Rewrite everything from the line containing "Печь ComfortProm банная" down to the line containing "Добавить в избранное", putting "RUB" in place of "BYN" and leaving the rest as it is.

**Items from a data source**
═══

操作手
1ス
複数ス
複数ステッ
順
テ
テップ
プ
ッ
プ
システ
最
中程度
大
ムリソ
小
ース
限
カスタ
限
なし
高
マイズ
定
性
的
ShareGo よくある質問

═══

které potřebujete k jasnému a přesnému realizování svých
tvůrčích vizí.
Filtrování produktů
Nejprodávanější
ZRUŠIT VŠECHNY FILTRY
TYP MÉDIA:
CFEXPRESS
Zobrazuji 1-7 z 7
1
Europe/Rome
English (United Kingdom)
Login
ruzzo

═══

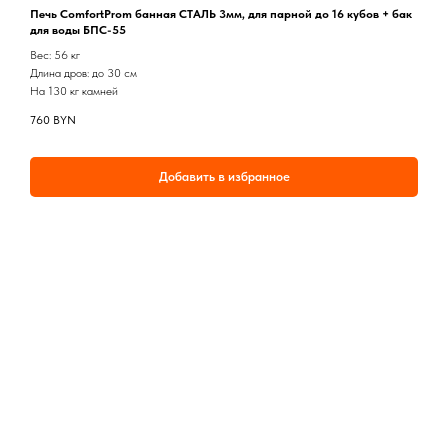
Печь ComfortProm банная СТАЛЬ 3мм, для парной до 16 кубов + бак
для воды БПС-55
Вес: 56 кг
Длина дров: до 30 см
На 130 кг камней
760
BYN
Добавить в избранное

═══

**Exercise solution**
Печь ComfortProm банная СТАЛЬ 3мм, для парной до 16 кубов + бак
для воды БПС-55
Вес: 56 кг
Длина дров: до 30 см
На 130 кг камней
760
RUB
Добавить в избранное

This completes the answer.